A. Wow them with gee-whiz tech that will change the world
B. Present a carefully balanced argument with multiple scenarios and pros and cons
Diamandis has clearly figured out that A is the way to go. While I find the gee-whiz tech stuff a bit off-putting, I can handle it. I thought his arguments in 2012 Abundance were compelling enough to use the concept as one of my three images of After Capitalism. I’m not an anti-tech person. But.. (you knew that was coming), The Future is Faster Than You Think ends with a section on “which way next” that is essentially a commercial for all the various enterprises the author is involved with. I can see how if one really believes in the work one is doing, this may seem to be a logical recommendation. Personally I found it a little cringey. I suppose different readers will net out in different places on that.
Shifting the focus back to our true purpose here on the speed of change.
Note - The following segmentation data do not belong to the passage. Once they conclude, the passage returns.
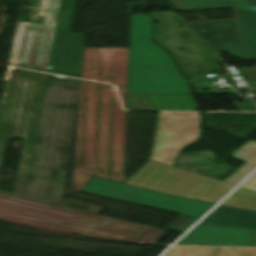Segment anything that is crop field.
<instances>
[{"instance_id": "obj_7", "label": "crop field", "mask_w": 256, "mask_h": 256, "mask_svg": "<svg viewBox=\"0 0 256 256\" xmlns=\"http://www.w3.org/2000/svg\"><path fill=\"white\" fill-rule=\"evenodd\" d=\"M77 0H62L48 71L79 77L84 34L70 33Z\"/></svg>"}, {"instance_id": "obj_4", "label": "crop field", "mask_w": 256, "mask_h": 256, "mask_svg": "<svg viewBox=\"0 0 256 256\" xmlns=\"http://www.w3.org/2000/svg\"><path fill=\"white\" fill-rule=\"evenodd\" d=\"M61 0H36L31 23L25 22L19 51L10 65L47 70Z\"/></svg>"}, {"instance_id": "obj_12", "label": "crop field", "mask_w": 256, "mask_h": 256, "mask_svg": "<svg viewBox=\"0 0 256 256\" xmlns=\"http://www.w3.org/2000/svg\"><path fill=\"white\" fill-rule=\"evenodd\" d=\"M163 256H256V248L173 246Z\"/></svg>"}, {"instance_id": "obj_3", "label": "crop field", "mask_w": 256, "mask_h": 256, "mask_svg": "<svg viewBox=\"0 0 256 256\" xmlns=\"http://www.w3.org/2000/svg\"><path fill=\"white\" fill-rule=\"evenodd\" d=\"M149 160L126 183L216 203L234 185Z\"/></svg>"}, {"instance_id": "obj_21", "label": "crop field", "mask_w": 256, "mask_h": 256, "mask_svg": "<svg viewBox=\"0 0 256 256\" xmlns=\"http://www.w3.org/2000/svg\"><path fill=\"white\" fill-rule=\"evenodd\" d=\"M241 187L256 191V172L247 181H245Z\"/></svg>"}, {"instance_id": "obj_15", "label": "crop field", "mask_w": 256, "mask_h": 256, "mask_svg": "<svg viewBox=\"0 0 256 256\" xmlns=\"http://www.w3.org/2000/svg\"><path fill=\"white\" fill-rule=\"evenodd\" d=\"M236 12L247 56L256 59V14L238 10Z\"/></svg>"}, {"instance_id": "obj_5", "label": "crop field", "mask_w": 256, "mask_h": 256, "mask_svg": "<svg viewBox=\"0 0 256 256\" xmlns=\"http://www.w3.org/2000/svg\"><path fill=\"white\" fill-rule=\"evenodd\" d=\"M84 192L200 218L213 204L158 193L93 177Z\"/></svg>"}, {"instance_id": "obj_1", "label": "crop field", "mask_w": 256, "mask_h": 256, "mask_svg": "<svg viewBox=\"0 0 256 256\" xmlns=\"http://www.w3.org/2000/svg\"><path fill=\"white\" fill-rule=\"evenodd\" d=\"M0 220L60 234L78 233L131 243H136L138 238L152 228L1 194ZM161 233L159 229L152 228L138 242L150 243L155 241Z\"/></svg>"}, {"instance_id": "obj_10", "label": "crop field", "mask_w": 256, "mask_h": 256, "mask_svg": "<svg viewBox=\"0 0 256 256\" xmlns=\"http://www.w3.org/2000/svg\"><path fill=\"white\" fill-rule=\"evenodd\" d=\"M252 229L198 224L177 244L250 246Z\"/></svg>"}, {"instance_id": "obj_20", "label": "crop field", "mask_w": 256, "mask_h": 256, "mask_svg": "<svg viewBox=\"0 0 256 256\" xmlns=\"http://www.w3.org/2000/svg\"><path fill=\"white\" fill-rule=\"evenodd\" d=\"M244 80H255L256 81V69H245L239 70Z\"/></svg>"}, {"instance_id": "obj_16", "label": "crop field", "mask_w": 256, "mask_h": 256, "mask_svg": "<svg viewBox=\"0 0 256 256\" xmlns=\"http://www.w3.org/2000/svg\"><path fill=\"white\" fill-rule=\"evenodd\" d=\"M222 204L256 211V192L238 188Z\"/></svg>"}, {"instance_id": "obj_22", "label": "crop field", "mask_w": 256, "mask_h": 256, "mask_svg": "<svg viewBox=\"0 0 256 256\" xmlns=\"http://www.w3.org/2000/svg\"><path fill=\"white\" fill-rule=\"evenodd\" d=\"M225 77H226V78L228 79V81L235 87V89H236L237 91L242 90L241 88H238V87L236 86V84L234 83L233 78H232V76H231L230 74L225 75Z\"/></svg>"}, {"instance_id": "obj_11", "label": "crop field", "mask_w": 256, "mask_h": 256, "mask_svg": "<svg viewBox=\"0 0 256 256\" xmlns=\"http://www.w3.org/2000/svg\"><path fill=\"white\" fill-rule=\"evenodd\" d=\"M200 223L256 228V212L219 205Z\"/></svg>"}, {"instance_id": "obj_2", "label": "crop field", "mask_w": 256, "mask_h": 256, "mask_svg": "<svg viewBox=\"0 0 256 256\" xmlns=\"http://www.w3.org/2000/svg\"><path fill=\"white\" fill-rule=\"evenodd\" d=\"M146 15L132 16L129 94L190 93L169 55L152 44Z\"/></svg>"}, {"instance_id": "obj_24", "label": "crop field", "mask_w": 256, "mask_h": 256, "mask_svg": "<svg viewBox=\"0 0 256 256\" xmlns=\"http://www.w3.org/2000/svg\"><path fill=\"white\" fill-rule=\"evenodd\" d=\"M246 1L253 8V10L256 12V0H246Z\"/></svg>"}, {"instance_id": "obj_17", "label": "crop field", "mask_w": 256, "mask_h": 256, "mask_svg": "<svg viewBox=\"0 0 256 256\" xmlns=\"http://www.w3.org/2000/svg\"><path fill=\"white\" fill-rule=\"evenodd\" d=\"M60 206L94 214H97L99 211L103 209L100 206L74 201L70 199H62Z\"/></svg>"}, {"instance_id": "obj_23", "label": "crop field", "mask_w": 256, "mask_h": 256, "mask_svg": "<svg viewBox=\"0 0 256 256\" xmlns=\"http://www.w3.org/2000/svg\"><path fill=\"white\" fill-rule=\"evenodd\" d=\"M251 246H256V229H253Z\"/></svg>"}, {"instance_id": "obj_18", "label": "crop field", "mask_w": 256, "mask_h": 256, "mask_svg": "<svg viewBox=\"0 0 256 256\" xmlns=\"http://www.w3.org/2000/svg\"><path fill=\"white\" fill-rule=\"evenodd\" d=\"M197 220H198V218L181 215L166 228L184 232L187 228H189Z\"/></svg>"}, {"instance_id": "obj_13", "label": "crop field", "mask_w": 256, "mask_h": 256, "mask_svg": "<svg viewBox=\"0 0 256 256\" xmlns=\"http://www.w3.org/2000/svg\"><path fill=\"white\" fill-rule=\"evenodd\" d=\"M168 1L171 2L180 11L237 8L245 11L254 12L252 8L245 2V0H168Z\"/></svg>"}, {"instance_id": "obj_14", "label": "crop field", "mask_w": 256, "mask_h": 256, "mask_svg": "<svg viewBox=\"0 0 256 256\" xmlns=\"http://www.w3.org/2000/svg\"><path fill=\"white\" fill-rule=\"evenodd\" d=\"M233 158L247 161L236 172H234L225 182L237 185L256 167V142H248L240 149L232 153Z\"/></svg>"}, {"instance_id": "obj_8", "label": "crop field", "mask_w": 256, "mask_h": 256, "mask_svg": "<svg viewBox=\"0 0 256 256\" xmlns=\"http://www.w3.org/2000/svg\"><path fill=\"white\" fill-rule=\"evenodd\" d=\"M14 70L40 74L38 72L22 70L17 68H14ZM34 81L35 79H27V78H19L18 80L7 139L24 137L29 108H30V102H31V97L33 92ZM32 140L33 138L25 137L18 175H17L13 194L0 192L1 194H6V195L21 198Z\"/></svg>"}, {"instance_id": "obj_19", "label": "crop field", "mask_w": 256, "mask_h": 256, "mask_svg": "<svg viewBox=\"0 0 256 256\" xmlns=\"http://www.w3.org/2000/svg\"><path fill=\"white\" fill-rule=\"evenodd\" d=\"M246 103L240 104L238 102H234V105L240 110V111H256L255 104L251 101L250 98L245 99Z\"/></svg>"}, {"instance_id": "obj_9", "label": "crop field", "mask_w": 256, "mask_h": 256, "mask_svg": "<svg viewBox=\"0 0 256 256\" xmlns=\"http://www.w3.org/2000/svg\"><path fill=\"white\" fill-rule=\"evenodd\" d=\"M187 24L215 51L228 53L232 57L245 61L253 60L245 56L236 20L192 22Z\"/></svg>"}, {"instance_id": "obj_6", "label": "crop field", "mask_w": 256, "mask_h": 256, "mask_svg": "<svg viewBox=\"0 0 256 256\" xmlns=\"http://www.w3.org/2000/svg\"><path fill=\"white\" fill-rule=\"evenodd\" d=\"M200 123L199 113L161 112L152 159L172 165L185 145L199 139Z\"/></svg>"}, {"instance_id": "obj_25", "label": "crop field", "mask_w": 256, "mask_h": 256, "mask_svg": "<svg viewBox=\"0 0 256 256\" xmlns=\"http://www.w3.org/2000/svg\"><path fill=\"white\" fill-rule=\"evenodd\" d=\"M251 92H252V94L256 95V90L255 91H251Z\"/></svg>"}]
</instances>
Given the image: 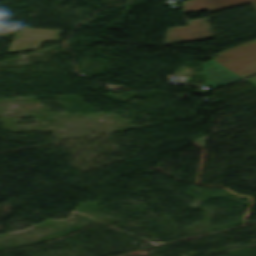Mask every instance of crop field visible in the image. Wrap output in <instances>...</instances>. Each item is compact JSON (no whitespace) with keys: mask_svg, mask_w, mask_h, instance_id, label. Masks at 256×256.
<instances>
[{"mask_svg":"<svg viewBox=\"0 0 256 256\" xmlns=\"http://www.w3.org/2000/svg\"><path fill=\"white\" fill-rule=\"evenodd\" d=\"M216 55L203 64L206 83L214 88L256 74V39Z\"/></svg>","mask_w":256,"mask_h":256,"instance_id":"obj_1","label":"crop field"},{"mask_svg":"<svg viewBox=\"0 0 256 256\" xmlns=\"http://www.w3.org/2000/svg\"><path fill=\"white\" fill-rule=\"evenodd\" d=\"M188 22L189 26L167 29L164 44L214 39L208 18ZM192 29L195 31H191Z\"/></svg>","mask_w":256,"mask_h":256,"instance_id":"obj_2","label":"crop field"},{"mask_svg":"<svg viewBox=\"0 0 256 256\" xmlns=\"http://www.w3.org/2000/svg\"><path fill=\"white\" fill-rule=\"evenodd\" d=\"M190 3V5H187ZM249 3L248 0H190L182 2L183 13L202 11L208 12Z\"/></svg>","mask_w":256,"mask_h":256,"instance_id":"obj_3","label":"crop field"},{"mask_svg":"<svg viewBox=\"0 0 256 256\" xmlns=\"http://www.w3.org/2000/svg\"><path fill=\"white\" fill-rule=\"evenodd\" d=\"M61 30L23 28L13 39L57 42ZM59 32V34H56Z\"/></svg>","mask_w":256,"mask_h":256,"instance_id":"obj_4","label":"crop field"},{"mask_svg":"<svg viewBox=\"0 0 256 256\" xmlns=\"http://www.w3.org/2000/svg\"><path fill=\"white\" fill-rule=\"evenodd\" d=\"M43 42L12 40L8 53L24 52L40 49Z\"/></svg>","mask_w":256,"mask_h":256,"instance_id":"obj_5","label":"crop field"},{"mask_svg":"<svg viewBox=\"0 0 256 256\" xmlns=\"http://www.w3.org/2000/svg\"><path fill=\"white\" fill-rule=\"evenodd\" d=\"M248 82H250L251 84L255 85L256 86V76L255 77H252V78H249V79H246Z\"/></svg>","mask_w":256,"mask_h":256,"instance_id":"obj_6","label":"crop field"},{"mask_svg":"<svg viewBox=\"0 0 256 256\" xmlns=\"http://www.w3.org/2000/svg\"><path fill=\"white\" fill-rule=\"evenodd\" d=\"M252 3H253V5L256 7V0H250Z\"/></svg>","mask_w":256,"mask_h":256,"instance_id":"obj_7","label":"crop field"}]
</instances>
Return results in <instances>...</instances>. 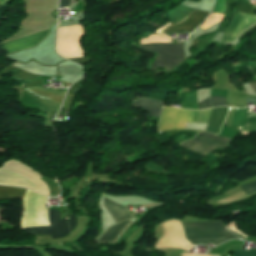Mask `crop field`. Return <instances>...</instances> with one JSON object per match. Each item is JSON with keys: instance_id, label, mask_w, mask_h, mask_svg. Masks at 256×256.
<instances>
[{"instance_id": "crop-field-12", "label": "crop field", "mask_w": 256, "mask_h": 256, "mask_svg": "<svg viewBox=\"0 0 256 256\" xmlns=\"http://www.w3.org/2000/svg\"><path fill=\"white\" fill-rule=\"evenodd\" d=\"M212 107L215 106H227L225 98L222 97H211Z\"/></svg>"}, {"instance_id": "crop-field-8", "label": "crop field", "mask_w": 256, "mask_h": 256, "mask_svg": "<svg viewBox=\"0 0 256 256\" xmlns=\"http://www.w3.org/2000/svg\"><path fill=\"white\" fill-rule=\"evenodd\" d=\"M104 205L106 209L112 214L116 223L132 217V215L127 211L126 208L108 200L107 198H104Z\"/></svg>"}, {"instance_id": "crop-field-10", "label": "crop field", "mask_w": 256, "mask_h": 256, "mask_svg": "<svg viewBox=\"0 0 256 256\" xmlns=\"http://www.w3.org/2000/svg\"><path fill=\"white\" fill-rule=\"evenodd\" d=\"M130 221H123L111 228H109L99 239V241L114 242L119 234L127 227Z\"/></svg>"}, {"instance_id": "crop-field-9", "label": "crop field", "mask_w": 256, "mask_h": 256, "mask_svg": "<svg viewBox=\"0 0 256 256\" xmlns=\"http://www.w3.org/2000/svg\"><path fill=\"white\" fill-rule=\"evenodd\" d=\"M132 105L149 110V115L159 117L162 109V104L157 101L150 100V99H140Z\"/></svg>"}, {"instance_id": "crop-field-11", "label": "crop field", "mask_w": 256, "mask_h": 256, "mask_svg": "<svg viewBox=\"0 0 256 256\" xmlns=\"http://www.w3.org/2000/svg\"><path fill=\"white\" fill-rule=\"evenodd\" d=\"M246 195L256 192V182L241 186Z\"/></svg>"}, {"instance_id": "crop-field-5", "label": "crop field", "mask_w": 256, "mask_h": 256, "mask_svg": "<svg viewBox=\"0 0 256 256\" xmlns=\"http://www.w3.org/2000/svg\"><path fill=\"white\" fill-rule=\"evenodd\" d=\"M197 135L222 141V142H226V143H228L231 140L228 138H223V137H219V136L208 134V133H199ZM214 140L196 136L192 140L186 141L181 145L203 156H207V154L213 151L216 147L225 148L227 145L225 143L214 141Z\"/></svg>"}, {"instance_id": "crop-field-16", "label": "crop field", "mask_w": 256, "mask_h": 256, "mask_svg": "<svg viewBox=\"0 0 256 256\" xmlns=\"http://www.w3.org/2000/svg\"><path fill=\"white\" fill-rule=\"evenodd\" d=\"M70 4V0H61V4H60V7H64L66 5Z\"/></svg>"}, {"instance_id": "crop-field-2", "label": "crop field", "mask_w": 256, "mask_h": 256, "mask_svg": "<svg viewBox=\"0 0 256 256\" xmlns=\"http://www.w3.org/2000/svg\"><path fill=\"white\" fill-rule=\"evenodd\" d=\"M182 224L184 226L187 239H189L194 244L212 243L216 246L231 238H238L232 233L228 232L221 222Z\"/></svg>"}, {"instance_id": "crop-field-7", "label": "crop field", "mask_w": 256, "mask_h": 256, "mask_svg": "<svg viewBox=\"0 0 256 256\" xmlns=\"http://www.w3.org/2000/svg\"><path fill=\"white\" fill-rule=\"evenodd\" d=\"M49 30L42 31L9 43L1 44L3 51L6 53L14 52L20 49L31 47L37 44L44 36L48 33Z\"/></svg>"}, {"instance_id": "crop-field-13", "label": "crop field", "mask_w": 256, "mask_h": 256, "mask_svg": "<svg viewBox=\"0 0 256 256\" xmlns=\"http://www.w3.org/2000/svg\"><path fill=\"white\" fill-rule=\"evenodd\" d=\"M234 256H256V250L236 251Z\"/></svg>"}, {"instance_id": "crop-field-17", "label": "crop field", "mask_w": 256, "mask_h": 256, "mask_svg": "<svg viewBox=\"0 0 256 256\" xmlns=\"http://www.w3.org/2000/svg\"><path fill=\"white\" fill-rule=\"evenodd\" d=\"M250 85L252 86V88L254 89V91L256 93V83L255 82H251Z\"/></svg>"}, {"instance_id": "crop-field-3", "label": "crop field", "mask_w": 256, "mask_h": 256, "mask_svg": "<svg viewBox=\"0 0 256 256\" xmlns=\"http://www.w3.org/2000/svg\"><path fill=\"white\" fill-rule=\"evenodd\" d=\"M141 48L160 52L150 68L152 70H156L157 67L170 70L185 59L183 44H150L142 45Z\"/></svg>"}, {"instance_id": "crop-field-1", "label": "crop field", "mask_w": 256, "mask_h": 256, "mask_svg": "<svg viewBox=\"0 0 256 256\" xmlns=\"http://www.w3.org/2000/svg\"><path fill=\"white\" fill-rule=\"evenodd\" d=\"M26 190L0 187V200L19 198L22 199ZM47 197L33 191H27L24 199V213L21 227H36L51 224L52 239L61 238L70 233L65 217L59 221V211L45 208ZM27 234H51L50 226L23 229Z\"/></svg>"}, {"instance_id": "crop-field-14", "label": "crop field", "mask_w": 256, "mask_h": 256, "mask_svg": "<svg viewBox=\"0 0 256 256\" xmlns=\"http://www.w3.org/2000/svg\"><path fill=\"white\" fill-rule=\"evenodd\" d=\"M198 105H199V109L210 108L211 107L210 99L208 98V99L198 103Z\"/></svg>"}, {"instance_id": "crop-field-4", "label": "crop field", "mask_w": 256, "mask_h": 256, "mask_svg": "<svg viewBox=\"0 0 256 256\" xmlns=\"http://www.w3.org/2000/svg\"><path fill=\"white\" fill-rule=\"evenodd\" d=\"M200 111L179 110L165 106L159 122V131L184 129L185 122H196Z\"/></svg>"}, {"instance_id": "crop-field-15", "label": "crop field", "mask_w": 256, "mask_h": 256, "mask_svg": "<svg viewBox=\"0 0 256 256\" xmlns=\"http://www.w3.org/2000/svg\"><path fill=\"white\" fill-rule=\"evenodd\" d=\"M76 225V218L74 215H69V226H70V230L72 232V230L74 229Z\"/></svg>"}, {"instance_id": "crop-field-6", "label": "crop field", "mask_w": 256, "mask_h": 256, "mask_svg": "<svg viewBox=\"0 0 256 256\" xmlns=\"http://www.w3.org/2000/svg\"><path fill=\"white\" fill-rule=\"evenodd\" d=\"M208 13L203 11H192L188 16L178 23L172 25L162 33L174 31H192L194 30L207 16Z\"/></svg>"}]
</instances>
There is no doubt from the get-go and throughout that the argument that change is speeding up and the future is getting here faster. It’s the title of the book and it is the core message. Readers of this blog will probably note my questioning of this argument: Change is slower than we think or confusing movement with progress or the curse of the futurist. The core of my counter-argument is that when we do our proper foresight homework and scanning, we see that this supposedly, fast, rapid, blitzkrieg, out-of-nowhere, unprecedented, VUCA, post-normal change is old news.
Let’s look at some of the quotes in the book. There is some balance in Diamandis’s arguments, if you dig a little bit, but the balanced stuff gets lost in the hyperbole. For instance, he talks about the 6 D’s of exponentials, which includes a deceptive phase in which “early progress is slow” and “these technologies spend a long time failing to live up to the hype.” For instance, VR entered a two-decade deceptive phase in the 1990s after the initial hype wore off. He notes that 3D printing “took a while to get here….it showed up back in the 1980s.”
We are teaching our students and clients to identify these early weak signals, and keep watching them, so that if or when they do gain strength, we’re on top of it – we’re not surprised. In research we’re doing about how domains (topic areas) develop over time, we’re finding that they tend to be developing slower than we thought. We looked at Molitor’s classic research on emerging issues and noted he talked about an average of more than 30 years from weak signal to fruition. The future only seems to be faster if we are not paying attention. And it’s our job as futurists to pay attention! – Andy Hines
David Bengston says
Thoughtful and well-argued. Thank you, Andy.
My view is that the future is both fast and slow. The “great acceleration” graphs provide some evidence of the accelerating pace of change for a set of socio-economic and bio-physical indicators: https://www.anthropocene.info/great-acceleration.php
dave
Andy Hines says
Fair enough. My “slower” take on the Great Acceleration would be that this is happening over a very long period of time, thus if we are paying attention (i.e. horizon scanning) we should not be surprised by it. I know you’re not being surprised!